La reazione potente di fronte a queste artiste non è data dal fatto che si vada oltre “la pubblica decenza”, bensì dall’andare dritto al punto: ciò che tortura è, dunque, il messaggio stesso, che talvolta mostra crudeltà ideologiche, sociali, altre ha a che fare con la passività della donna nella società patriarcale.
Quindi il corpo nudo delle artiste creava ai tempi distanza, non attrazione, perché era intellettualmente e artisticamente concepito come mezzo. L’importante è dove si arriva con tale mezzo.
Il corpo della Moirè, invece, rimane lì dove si trova, nei nostri tempi bui di oggettificazione. E’ bellissimo e provocatorio, ma rimane in se stesso e temo non sopravviverà agli anni come quelli di Abramovic o di Yoko Ono di Cut Piece (1964), ad esempio, in cui l’artista richiede agli spettatori di tagliarle i vestiti, mostrandosi in tutta la sua fragilità.

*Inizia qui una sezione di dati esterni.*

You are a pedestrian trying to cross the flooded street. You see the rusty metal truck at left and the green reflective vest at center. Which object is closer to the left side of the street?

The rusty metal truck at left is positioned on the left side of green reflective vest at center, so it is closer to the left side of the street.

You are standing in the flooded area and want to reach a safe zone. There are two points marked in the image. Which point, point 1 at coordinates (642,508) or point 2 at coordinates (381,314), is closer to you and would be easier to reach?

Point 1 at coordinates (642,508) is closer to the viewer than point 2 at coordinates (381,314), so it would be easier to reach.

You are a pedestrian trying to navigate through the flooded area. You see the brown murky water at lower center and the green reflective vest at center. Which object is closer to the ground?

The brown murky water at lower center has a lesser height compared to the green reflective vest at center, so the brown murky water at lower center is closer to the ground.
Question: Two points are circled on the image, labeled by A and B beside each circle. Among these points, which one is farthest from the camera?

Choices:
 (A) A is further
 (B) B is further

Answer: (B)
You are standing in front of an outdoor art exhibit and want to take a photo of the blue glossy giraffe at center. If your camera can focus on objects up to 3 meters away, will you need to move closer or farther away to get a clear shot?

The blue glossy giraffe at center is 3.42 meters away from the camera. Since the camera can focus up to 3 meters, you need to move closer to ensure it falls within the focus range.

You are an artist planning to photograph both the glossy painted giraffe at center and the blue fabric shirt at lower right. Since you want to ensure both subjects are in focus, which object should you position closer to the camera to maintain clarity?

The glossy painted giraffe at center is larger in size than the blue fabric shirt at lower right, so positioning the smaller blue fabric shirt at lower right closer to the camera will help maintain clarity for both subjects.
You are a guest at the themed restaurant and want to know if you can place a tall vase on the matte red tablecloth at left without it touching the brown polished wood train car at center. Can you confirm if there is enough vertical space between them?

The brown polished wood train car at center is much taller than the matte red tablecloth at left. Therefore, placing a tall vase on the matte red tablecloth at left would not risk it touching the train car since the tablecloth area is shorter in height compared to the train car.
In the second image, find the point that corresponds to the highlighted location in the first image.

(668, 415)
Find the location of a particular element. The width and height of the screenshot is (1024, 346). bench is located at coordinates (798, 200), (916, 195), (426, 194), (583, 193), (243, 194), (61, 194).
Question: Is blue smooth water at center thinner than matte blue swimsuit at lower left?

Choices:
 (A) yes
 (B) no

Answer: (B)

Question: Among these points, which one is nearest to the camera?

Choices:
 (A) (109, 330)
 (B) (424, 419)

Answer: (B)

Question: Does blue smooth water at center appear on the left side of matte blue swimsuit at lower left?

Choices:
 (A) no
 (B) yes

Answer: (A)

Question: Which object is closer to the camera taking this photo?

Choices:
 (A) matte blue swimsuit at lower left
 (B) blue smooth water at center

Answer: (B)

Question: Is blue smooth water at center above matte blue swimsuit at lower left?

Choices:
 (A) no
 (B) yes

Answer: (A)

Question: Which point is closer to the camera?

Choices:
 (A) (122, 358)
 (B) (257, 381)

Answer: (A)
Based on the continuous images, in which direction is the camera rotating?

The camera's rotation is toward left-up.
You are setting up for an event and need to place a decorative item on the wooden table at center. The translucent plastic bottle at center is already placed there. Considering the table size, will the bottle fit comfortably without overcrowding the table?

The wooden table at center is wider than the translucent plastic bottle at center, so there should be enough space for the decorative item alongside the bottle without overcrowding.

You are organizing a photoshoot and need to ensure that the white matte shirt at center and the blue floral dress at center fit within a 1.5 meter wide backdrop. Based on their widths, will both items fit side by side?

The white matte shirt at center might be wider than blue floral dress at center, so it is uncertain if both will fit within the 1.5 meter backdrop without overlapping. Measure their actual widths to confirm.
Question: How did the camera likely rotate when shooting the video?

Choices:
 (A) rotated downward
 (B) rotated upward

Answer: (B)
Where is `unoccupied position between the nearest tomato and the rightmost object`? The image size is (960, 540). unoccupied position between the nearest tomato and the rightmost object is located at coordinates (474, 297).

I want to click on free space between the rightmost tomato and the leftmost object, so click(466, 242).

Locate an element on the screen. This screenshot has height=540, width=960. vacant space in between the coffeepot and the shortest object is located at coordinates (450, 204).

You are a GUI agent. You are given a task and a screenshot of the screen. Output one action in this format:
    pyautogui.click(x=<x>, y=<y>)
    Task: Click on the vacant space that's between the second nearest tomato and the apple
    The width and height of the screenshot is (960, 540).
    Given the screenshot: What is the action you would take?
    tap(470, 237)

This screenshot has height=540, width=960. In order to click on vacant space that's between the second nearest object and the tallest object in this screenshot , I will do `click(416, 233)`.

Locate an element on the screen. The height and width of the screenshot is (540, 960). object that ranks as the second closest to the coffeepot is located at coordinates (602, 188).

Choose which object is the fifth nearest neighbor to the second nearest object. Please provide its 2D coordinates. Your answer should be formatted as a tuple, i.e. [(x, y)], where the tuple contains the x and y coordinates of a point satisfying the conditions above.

Occorre porsi una domanda e ce la suggerisce il collettivo delle Guerrilla Girls, artiste femministe anonime di New York, molto attive a partire dal 1985: le donne devono essere nude per entrare in una galleria d’arte?
Ce lo chiedevano negli anni ’80: il discorso femminista avrebbe dovuto evolvere dopo i mirabili esempi citati sopra e non tornare più indietro di prima.